Life of the unemployed, recently graduated 20-something woman who is no longer a student and has no idea what the hell she is doing. That's the title I want to put for my daylog. It is the state I am in and I don't like it. It is a state of limbo, a state where avoiding people who know me is preferable, if only to avoid the standard question, ''so what are you doing now?'' How do I explain that I'm doing nothing? There is the feeling of pride that I completed a difficult program (difficult for me) and the feeling of shame that I have not found employment yet, nor have I been looking very hard. I'm at the point where I need to decide, do I look for a MLA job, or do I fall back on my BA to help me get a government job? Or do I do something completely different. Do I do something crazy like open up my own business or write a book and become instantly and wildly successful? I think everyone knows the odds of that last option happening. The worst part of the situation is that I feel people expect MORE of me, if only because I have post-secondary education, which by the way is overrated. I lack faith in my own personality and social connections, which are the most important things when it comes to getting hired, or so I am told.

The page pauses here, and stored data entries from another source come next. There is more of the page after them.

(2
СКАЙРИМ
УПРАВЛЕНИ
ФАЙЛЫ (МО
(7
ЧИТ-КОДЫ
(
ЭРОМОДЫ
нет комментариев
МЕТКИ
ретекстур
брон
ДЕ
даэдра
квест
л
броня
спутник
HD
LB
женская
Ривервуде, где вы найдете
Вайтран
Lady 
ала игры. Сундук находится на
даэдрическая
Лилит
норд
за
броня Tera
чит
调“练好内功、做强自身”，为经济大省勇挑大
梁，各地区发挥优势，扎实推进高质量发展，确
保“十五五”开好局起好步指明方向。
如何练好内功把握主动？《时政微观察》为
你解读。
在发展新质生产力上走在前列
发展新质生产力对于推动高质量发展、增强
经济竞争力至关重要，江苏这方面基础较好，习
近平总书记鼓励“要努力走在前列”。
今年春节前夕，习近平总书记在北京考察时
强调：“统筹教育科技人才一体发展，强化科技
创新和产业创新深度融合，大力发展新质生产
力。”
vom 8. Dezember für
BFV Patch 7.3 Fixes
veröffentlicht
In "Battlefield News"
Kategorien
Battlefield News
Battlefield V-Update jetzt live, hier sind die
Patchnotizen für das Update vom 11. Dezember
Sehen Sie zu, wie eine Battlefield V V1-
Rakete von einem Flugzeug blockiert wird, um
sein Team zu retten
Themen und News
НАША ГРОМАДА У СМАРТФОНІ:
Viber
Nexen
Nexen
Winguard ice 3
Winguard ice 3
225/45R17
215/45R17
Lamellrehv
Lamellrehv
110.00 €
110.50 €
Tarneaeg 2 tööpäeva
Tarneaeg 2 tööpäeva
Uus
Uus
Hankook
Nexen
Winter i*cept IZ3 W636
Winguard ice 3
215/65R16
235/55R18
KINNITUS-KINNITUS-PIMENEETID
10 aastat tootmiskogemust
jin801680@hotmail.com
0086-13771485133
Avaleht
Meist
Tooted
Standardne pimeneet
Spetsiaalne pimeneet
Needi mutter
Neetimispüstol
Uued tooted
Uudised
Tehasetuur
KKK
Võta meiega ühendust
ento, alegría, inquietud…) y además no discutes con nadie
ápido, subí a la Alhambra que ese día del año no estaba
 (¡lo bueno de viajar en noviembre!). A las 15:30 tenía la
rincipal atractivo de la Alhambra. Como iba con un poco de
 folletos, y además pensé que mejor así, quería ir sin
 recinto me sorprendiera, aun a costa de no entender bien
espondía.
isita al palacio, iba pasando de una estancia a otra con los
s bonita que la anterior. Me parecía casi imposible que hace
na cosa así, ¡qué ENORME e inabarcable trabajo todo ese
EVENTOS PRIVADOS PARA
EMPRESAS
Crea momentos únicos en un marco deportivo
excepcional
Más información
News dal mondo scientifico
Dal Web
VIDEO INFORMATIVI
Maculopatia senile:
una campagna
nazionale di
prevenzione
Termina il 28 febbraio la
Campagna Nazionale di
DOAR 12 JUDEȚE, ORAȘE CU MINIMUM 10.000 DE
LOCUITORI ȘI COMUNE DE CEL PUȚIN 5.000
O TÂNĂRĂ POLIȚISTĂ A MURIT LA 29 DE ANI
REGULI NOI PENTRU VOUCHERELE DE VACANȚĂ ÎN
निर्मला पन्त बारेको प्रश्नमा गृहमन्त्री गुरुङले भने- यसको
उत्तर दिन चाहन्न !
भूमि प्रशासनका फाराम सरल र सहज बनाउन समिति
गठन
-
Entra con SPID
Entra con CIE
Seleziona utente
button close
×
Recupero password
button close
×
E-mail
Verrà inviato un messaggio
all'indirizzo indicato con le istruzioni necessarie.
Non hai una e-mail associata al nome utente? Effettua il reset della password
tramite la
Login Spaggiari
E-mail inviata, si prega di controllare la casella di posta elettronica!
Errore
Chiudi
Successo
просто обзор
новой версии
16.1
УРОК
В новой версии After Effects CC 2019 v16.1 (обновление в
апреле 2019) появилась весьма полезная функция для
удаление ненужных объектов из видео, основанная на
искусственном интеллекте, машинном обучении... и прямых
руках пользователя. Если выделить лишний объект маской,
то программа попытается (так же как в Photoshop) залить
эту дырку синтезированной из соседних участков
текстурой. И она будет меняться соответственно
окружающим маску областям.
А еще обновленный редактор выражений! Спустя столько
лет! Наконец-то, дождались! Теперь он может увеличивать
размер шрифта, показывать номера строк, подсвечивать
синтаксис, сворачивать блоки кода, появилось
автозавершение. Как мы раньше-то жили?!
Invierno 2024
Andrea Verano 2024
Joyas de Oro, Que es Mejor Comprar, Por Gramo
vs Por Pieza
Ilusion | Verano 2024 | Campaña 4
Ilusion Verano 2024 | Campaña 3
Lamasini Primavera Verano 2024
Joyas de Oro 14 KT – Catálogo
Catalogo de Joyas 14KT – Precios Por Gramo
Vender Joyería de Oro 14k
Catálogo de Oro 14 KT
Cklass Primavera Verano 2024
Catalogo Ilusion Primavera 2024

But at least I have an interview tomorrow morning for a volunteer job at a blood donation bank. I want to see how the blood donation process works. I hate giving blood but I know how to take it from other people. I can do capillary punctures and venous punctures, also known as phlebotomy. Maybe if they like me as a volunteer they'll hire me on as a phlebotomist when they get more job openings. Plus I know someone who wants to work there as a nurse, so I'll have the inside information and connections to help her out. My plan is a networking ploy and that's about it. I need the experience on my resume, I need more references and I need more people to help me out with the job search. You need to know the right people; that is how it works in the field, or at least that's how it works in this city I live in.

Those were the thoughts running through my head when I woke up this morning. I felt the weight of a warm body against my head. Kimo, the grey and white cat, sits on my head every single morning and no amount of throwing him off the bed ever does me any good. He is here to stay, which is comforting and annoying at the same time. I get out of bed and walk down the hallway and straight to the kitchen where the coffee maker is. Kimo follows me. I need my coffee or I can't function. I need my caffeine and I need the soothing routine that goes with it. I like cleaning the pool of yesterday's coffee that sits at the bottom of the coffee carafe. I like to throw out the old coffee grinds and insert a new, white filter and then carefully measure out the spoonfuls of fresh grinds. My measuring spoon holds two tablespoons, and I use a coffee:water ratio of 1scoop:1cup for a total of two cups of coffee for myself, three cups if my boyfriend is here too. You'll have to pardon my math skills; it's been a few months since I bothered with ratios and now I forget how to properly use them. But you get the idea. Kimo is staring at me expectantly. Eowyn, the younger cat, is nowhere to be seen. The food bowls are empty so I pour more catfood into them and refresh the water bowls while the coffee brews. I like the gurgling sound it makes. I put away a few of the clean dishes that sit in the drying rack beside the sink, and then I go to the washroom to brush the morning breath out of my mouth. The coffee machine beeps to indicate it is done. I pour hot dark liquid into my sunflower mug followed by too much cream. We're almost out of cream.

This is the beginning of my day of the rest of my life. I hate the beginning of the day because that is when you need to decide what you are doing that day, unless you are one of those organized people who plan everything the night before or even several days in advance. I need a job, my boyfriend and I nearly broke up last night, and my life is a big question mark. I think it's okay to take it one day at a time. Maybe tomorrow I'll know what to do.